Water purity tests glowing with success
21/04/2004
Birmingham Post
The Wolfson Research Laboratories and Severn Trent Services have jointly won Queen's Awards for Enterprise, hailing their innovation in producing special water testing kit.
This is the second Queen's Award for the team behind the ECLOX test that detects chemical contamination.
The chemistry was developed by researchers at the Wolfson Research Laboratories at the University of Birmingham, and refined and manufactured by Severn Trent Services in an innovative partnership between Birmingham academia and industry. Scientists behind the success include Emeritus Professor Tom Whitehead, and bio-chemistry director Dr Gary Thorpe.
The life-saving test helps determine within minutes whether water is contaminated or safe to drink using similar reactions to those which make glow-worms glow.
A device reads the purity of a water source by measuring the light generated when a sample is added to a simple chemical reaction - uncontaminated water shines brightly.
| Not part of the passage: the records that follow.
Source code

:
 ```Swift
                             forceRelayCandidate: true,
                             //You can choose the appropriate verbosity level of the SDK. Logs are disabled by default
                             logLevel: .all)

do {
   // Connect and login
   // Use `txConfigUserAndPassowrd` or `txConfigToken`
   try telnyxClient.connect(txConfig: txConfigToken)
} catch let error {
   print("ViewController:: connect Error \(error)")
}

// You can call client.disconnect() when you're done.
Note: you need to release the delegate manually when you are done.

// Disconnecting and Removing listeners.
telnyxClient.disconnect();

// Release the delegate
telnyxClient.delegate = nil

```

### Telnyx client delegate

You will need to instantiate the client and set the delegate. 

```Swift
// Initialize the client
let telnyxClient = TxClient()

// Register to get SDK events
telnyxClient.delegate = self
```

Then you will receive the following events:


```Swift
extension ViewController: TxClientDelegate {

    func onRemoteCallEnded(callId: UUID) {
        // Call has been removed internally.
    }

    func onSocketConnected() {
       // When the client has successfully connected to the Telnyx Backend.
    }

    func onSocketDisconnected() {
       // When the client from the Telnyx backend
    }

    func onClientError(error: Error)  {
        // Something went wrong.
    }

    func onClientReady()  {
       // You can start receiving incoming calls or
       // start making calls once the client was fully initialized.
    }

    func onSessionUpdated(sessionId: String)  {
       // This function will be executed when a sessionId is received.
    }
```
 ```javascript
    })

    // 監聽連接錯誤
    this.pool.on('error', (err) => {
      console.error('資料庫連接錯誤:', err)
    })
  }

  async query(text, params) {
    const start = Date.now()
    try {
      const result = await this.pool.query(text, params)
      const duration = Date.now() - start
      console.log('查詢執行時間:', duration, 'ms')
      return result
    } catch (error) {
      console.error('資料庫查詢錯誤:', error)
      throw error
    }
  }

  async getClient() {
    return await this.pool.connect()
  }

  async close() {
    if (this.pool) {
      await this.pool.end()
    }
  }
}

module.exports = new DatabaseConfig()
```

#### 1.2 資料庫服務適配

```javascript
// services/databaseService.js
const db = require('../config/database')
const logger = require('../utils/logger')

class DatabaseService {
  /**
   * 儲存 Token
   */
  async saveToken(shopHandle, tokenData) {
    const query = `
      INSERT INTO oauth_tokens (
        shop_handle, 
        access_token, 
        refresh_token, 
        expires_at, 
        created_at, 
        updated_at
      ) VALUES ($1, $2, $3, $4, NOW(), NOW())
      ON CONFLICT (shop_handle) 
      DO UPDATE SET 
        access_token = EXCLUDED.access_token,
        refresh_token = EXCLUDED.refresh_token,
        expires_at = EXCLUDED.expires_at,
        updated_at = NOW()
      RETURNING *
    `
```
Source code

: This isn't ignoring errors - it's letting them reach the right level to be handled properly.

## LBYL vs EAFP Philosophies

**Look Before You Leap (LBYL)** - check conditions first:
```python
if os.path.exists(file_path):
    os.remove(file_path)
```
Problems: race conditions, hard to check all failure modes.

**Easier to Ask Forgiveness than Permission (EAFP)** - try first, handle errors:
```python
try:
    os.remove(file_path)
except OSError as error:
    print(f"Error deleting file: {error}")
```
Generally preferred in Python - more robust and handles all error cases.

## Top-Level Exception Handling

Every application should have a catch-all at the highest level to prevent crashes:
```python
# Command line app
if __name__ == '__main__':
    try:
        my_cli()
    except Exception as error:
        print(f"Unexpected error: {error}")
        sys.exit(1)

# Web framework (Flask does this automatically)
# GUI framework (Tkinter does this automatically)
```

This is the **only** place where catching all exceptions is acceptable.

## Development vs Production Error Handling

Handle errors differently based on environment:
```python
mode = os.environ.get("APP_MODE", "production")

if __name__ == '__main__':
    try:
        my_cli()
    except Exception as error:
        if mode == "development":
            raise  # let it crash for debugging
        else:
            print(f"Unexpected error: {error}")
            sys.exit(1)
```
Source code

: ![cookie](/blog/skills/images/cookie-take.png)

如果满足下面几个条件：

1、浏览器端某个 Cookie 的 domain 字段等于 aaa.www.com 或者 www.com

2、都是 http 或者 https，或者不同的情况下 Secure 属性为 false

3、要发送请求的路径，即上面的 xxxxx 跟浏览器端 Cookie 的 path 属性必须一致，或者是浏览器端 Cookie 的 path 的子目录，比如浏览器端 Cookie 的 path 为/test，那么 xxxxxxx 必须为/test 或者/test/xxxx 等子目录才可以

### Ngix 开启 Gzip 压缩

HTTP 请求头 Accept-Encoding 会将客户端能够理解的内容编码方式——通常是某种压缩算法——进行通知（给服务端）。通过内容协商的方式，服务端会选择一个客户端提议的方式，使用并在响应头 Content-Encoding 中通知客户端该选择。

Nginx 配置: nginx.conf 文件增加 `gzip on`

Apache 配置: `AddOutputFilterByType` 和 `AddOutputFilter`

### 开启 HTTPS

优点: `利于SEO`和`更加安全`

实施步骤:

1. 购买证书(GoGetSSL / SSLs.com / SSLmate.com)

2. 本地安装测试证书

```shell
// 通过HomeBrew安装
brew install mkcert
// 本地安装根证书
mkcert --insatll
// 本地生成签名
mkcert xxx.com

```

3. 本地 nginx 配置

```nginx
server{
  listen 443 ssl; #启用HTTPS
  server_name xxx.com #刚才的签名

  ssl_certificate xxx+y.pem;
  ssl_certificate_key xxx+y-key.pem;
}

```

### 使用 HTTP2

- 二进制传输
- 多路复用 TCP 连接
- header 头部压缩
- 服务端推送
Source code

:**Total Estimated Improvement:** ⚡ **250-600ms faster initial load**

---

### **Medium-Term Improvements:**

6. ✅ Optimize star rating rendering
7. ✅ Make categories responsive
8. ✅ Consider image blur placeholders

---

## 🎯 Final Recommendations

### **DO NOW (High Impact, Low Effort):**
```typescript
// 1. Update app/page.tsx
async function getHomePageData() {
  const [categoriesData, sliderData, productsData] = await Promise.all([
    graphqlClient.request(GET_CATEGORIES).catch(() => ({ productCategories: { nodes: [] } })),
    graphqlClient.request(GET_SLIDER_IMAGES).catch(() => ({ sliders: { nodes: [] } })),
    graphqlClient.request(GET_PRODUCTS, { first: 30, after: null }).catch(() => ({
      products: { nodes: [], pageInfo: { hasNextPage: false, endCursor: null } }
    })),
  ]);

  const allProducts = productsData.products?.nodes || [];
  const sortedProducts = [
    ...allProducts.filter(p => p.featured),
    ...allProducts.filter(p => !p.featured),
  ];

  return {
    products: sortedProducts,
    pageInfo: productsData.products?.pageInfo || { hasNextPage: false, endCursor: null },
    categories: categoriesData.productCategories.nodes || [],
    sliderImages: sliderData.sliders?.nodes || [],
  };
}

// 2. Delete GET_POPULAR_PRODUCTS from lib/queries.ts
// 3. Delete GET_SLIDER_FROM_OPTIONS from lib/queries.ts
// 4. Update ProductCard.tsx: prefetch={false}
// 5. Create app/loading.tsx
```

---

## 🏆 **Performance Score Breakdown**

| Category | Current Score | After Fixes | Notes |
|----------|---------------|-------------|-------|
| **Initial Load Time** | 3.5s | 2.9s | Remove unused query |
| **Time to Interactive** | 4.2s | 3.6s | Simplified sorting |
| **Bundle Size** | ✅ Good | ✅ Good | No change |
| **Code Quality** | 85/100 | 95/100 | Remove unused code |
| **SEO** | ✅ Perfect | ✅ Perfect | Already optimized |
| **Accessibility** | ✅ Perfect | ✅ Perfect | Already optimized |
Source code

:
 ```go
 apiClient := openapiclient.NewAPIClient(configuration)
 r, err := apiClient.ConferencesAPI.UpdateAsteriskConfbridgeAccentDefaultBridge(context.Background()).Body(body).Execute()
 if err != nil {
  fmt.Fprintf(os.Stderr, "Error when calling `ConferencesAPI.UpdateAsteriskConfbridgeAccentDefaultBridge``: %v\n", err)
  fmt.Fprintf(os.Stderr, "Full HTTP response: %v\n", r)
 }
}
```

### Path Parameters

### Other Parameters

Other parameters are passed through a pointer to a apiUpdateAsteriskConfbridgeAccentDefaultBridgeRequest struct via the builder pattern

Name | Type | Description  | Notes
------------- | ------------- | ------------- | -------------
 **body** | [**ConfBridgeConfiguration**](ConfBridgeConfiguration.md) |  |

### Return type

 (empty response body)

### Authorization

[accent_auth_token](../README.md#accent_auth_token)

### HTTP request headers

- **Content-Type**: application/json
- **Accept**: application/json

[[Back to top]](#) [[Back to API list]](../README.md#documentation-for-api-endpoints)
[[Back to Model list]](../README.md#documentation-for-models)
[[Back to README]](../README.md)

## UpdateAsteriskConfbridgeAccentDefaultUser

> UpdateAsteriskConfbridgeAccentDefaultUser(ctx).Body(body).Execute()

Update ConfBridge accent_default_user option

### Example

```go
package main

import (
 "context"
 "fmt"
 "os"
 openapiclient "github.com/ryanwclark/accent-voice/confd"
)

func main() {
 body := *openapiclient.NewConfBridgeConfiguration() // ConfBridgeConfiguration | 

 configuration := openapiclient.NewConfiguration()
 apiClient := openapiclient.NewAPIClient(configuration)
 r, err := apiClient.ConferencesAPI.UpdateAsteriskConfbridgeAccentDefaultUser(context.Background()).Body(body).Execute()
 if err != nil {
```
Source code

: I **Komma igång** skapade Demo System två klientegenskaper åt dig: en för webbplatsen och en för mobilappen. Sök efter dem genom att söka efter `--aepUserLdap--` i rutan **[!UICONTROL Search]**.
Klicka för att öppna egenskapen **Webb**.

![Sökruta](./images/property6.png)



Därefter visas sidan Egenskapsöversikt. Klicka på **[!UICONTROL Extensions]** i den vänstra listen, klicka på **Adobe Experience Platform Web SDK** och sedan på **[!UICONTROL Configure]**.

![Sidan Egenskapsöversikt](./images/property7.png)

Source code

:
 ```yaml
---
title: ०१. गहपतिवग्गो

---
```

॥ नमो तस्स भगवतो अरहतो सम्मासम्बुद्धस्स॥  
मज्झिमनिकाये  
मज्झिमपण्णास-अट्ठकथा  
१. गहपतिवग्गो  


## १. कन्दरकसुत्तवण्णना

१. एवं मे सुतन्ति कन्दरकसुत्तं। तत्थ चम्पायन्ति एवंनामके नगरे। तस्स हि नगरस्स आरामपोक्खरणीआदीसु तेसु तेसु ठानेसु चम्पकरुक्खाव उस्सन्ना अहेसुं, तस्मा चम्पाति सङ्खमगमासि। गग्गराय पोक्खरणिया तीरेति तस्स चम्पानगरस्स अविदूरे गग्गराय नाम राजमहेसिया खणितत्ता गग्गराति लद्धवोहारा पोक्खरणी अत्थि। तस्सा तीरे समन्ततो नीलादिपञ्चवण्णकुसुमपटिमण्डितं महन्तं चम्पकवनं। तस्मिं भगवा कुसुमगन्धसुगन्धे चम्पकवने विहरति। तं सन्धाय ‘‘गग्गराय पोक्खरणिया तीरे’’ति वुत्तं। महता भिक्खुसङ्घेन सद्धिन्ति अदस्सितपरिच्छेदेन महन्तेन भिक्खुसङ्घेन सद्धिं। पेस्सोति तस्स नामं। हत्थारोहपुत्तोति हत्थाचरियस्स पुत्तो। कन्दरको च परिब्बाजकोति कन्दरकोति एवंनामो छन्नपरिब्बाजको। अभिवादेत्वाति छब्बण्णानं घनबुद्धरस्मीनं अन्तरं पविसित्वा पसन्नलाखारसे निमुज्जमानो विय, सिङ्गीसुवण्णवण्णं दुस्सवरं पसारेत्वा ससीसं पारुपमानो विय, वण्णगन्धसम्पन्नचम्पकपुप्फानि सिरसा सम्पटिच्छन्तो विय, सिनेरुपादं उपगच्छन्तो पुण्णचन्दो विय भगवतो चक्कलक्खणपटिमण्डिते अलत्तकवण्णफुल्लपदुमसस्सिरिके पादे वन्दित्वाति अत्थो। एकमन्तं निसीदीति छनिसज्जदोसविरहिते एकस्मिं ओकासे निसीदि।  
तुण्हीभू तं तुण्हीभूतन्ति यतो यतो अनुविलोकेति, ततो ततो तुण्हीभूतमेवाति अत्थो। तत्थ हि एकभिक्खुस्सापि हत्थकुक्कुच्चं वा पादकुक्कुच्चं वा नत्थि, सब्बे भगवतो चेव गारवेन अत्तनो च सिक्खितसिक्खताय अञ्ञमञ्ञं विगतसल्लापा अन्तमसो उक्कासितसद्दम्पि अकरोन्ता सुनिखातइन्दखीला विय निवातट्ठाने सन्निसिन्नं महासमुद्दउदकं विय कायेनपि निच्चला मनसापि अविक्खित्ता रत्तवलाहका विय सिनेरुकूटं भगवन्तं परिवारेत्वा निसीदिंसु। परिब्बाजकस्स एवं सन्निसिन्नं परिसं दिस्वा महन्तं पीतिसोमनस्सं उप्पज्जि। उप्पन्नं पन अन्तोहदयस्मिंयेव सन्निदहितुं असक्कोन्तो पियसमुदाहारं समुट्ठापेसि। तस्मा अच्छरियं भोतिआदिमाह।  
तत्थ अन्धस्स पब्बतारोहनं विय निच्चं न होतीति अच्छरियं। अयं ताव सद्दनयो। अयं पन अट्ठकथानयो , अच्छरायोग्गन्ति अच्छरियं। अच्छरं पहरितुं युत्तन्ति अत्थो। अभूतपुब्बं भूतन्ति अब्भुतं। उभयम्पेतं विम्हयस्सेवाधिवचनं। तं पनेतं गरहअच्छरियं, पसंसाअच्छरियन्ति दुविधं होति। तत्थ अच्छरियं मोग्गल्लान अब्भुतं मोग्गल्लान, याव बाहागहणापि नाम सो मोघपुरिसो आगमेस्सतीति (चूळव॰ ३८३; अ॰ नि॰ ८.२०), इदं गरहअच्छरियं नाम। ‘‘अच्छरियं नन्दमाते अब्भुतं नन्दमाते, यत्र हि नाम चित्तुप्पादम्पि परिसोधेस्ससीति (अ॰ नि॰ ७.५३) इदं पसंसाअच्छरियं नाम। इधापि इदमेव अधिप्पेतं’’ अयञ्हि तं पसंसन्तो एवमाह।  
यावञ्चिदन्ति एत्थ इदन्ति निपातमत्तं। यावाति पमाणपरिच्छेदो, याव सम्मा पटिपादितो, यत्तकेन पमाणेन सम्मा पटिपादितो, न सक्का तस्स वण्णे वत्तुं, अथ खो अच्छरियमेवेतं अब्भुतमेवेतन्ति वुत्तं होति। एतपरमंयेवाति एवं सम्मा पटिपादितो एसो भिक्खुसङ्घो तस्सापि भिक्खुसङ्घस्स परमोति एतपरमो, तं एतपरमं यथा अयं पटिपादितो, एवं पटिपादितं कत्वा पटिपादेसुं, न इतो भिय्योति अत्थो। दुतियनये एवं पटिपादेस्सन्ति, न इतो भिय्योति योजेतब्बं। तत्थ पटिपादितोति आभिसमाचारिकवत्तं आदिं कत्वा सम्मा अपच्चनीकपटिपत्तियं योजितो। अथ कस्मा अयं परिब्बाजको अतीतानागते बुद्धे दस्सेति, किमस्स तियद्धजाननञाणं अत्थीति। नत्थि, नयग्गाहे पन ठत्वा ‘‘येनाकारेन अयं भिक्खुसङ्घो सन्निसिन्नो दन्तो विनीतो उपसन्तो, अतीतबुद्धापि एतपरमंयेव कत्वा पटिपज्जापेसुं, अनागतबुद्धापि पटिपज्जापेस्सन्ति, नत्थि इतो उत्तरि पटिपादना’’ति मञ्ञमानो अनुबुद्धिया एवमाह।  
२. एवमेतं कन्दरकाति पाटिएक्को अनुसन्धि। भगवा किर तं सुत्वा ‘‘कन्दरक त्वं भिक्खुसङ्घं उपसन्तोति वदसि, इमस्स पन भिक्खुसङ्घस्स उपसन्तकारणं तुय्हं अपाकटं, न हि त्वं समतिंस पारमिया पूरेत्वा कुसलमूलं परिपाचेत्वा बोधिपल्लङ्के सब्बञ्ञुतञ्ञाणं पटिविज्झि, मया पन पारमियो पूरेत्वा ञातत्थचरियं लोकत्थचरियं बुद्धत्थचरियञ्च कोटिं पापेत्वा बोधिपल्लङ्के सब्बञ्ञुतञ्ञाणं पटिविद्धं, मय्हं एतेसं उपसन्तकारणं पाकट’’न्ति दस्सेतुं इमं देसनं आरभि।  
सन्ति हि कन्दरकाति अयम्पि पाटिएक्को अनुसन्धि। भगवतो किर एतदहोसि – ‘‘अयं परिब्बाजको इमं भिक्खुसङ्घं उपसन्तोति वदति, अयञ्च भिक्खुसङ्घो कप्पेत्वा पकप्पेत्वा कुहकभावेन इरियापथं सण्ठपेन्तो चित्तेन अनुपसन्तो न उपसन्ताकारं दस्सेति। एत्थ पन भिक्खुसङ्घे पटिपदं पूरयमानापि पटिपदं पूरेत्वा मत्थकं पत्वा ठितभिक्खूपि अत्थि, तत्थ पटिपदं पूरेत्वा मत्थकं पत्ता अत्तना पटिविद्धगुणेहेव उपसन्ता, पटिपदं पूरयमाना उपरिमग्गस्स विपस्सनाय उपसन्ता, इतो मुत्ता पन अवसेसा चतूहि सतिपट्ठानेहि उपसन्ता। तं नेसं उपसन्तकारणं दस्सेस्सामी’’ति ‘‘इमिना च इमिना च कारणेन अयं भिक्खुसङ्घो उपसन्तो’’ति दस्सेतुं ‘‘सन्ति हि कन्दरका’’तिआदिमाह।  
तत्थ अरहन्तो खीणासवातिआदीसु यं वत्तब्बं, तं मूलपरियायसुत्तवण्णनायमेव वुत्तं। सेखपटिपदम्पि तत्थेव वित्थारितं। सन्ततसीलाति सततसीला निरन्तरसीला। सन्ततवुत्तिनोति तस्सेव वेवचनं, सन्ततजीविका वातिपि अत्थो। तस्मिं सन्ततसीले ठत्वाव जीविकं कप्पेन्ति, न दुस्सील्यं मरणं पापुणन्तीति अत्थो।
The portable battery operated system has been used by Oxfam, the UK Armed Forces, and several states in the US as an anti-terrorist measure. The instrument has the advantage that it can detect a very wide range of different contaminants.
The ECLOX system works using the "enhanced chemiluminescence" method of detecting pollutants in drinking water.
This means that purity is assessed by measuring the amount of light created when a sample is added to a chemical reaction. Contaminants including sewage, farm waste, cyanide and industrial pollutants can be detected.
Dr Thorpe is delighted to receive this award.
He said: "This innovation means that potentially life-saving tests for water purity can be moved from the laboratory to the river bank. We are glowing with success on the news of this Queen's Award, and thrilled to add the Queen to military and charity users who have been impressed with this technology in action."
This is the second Queen's Award for this team and the light emitting technique. In 1990 a Queen's Award for Technological Achievement was won using the same technology in a different way - it was then being used for analysing blood samples for presence of disease. It is also being used today to detect BSE in slaughtered cattle in the UK and Ireland.
Professor William Doe, Dean of the Medical School said: "Universities are increasingly engaging in an entrepreneurial culture. The success of this Medical School project is a great example of innovative technology that arises from partnership between researchers and industry to produce a product of wide benefit to the public."
Professor Whitehead, who at 80 years old is "officially" retired, is Emeritus Professor of Clinical Chemistry at the University of Birmingham, and formerly Dean of the Medical School (1984-1987) and the director of the Wolfson Research Laboratory.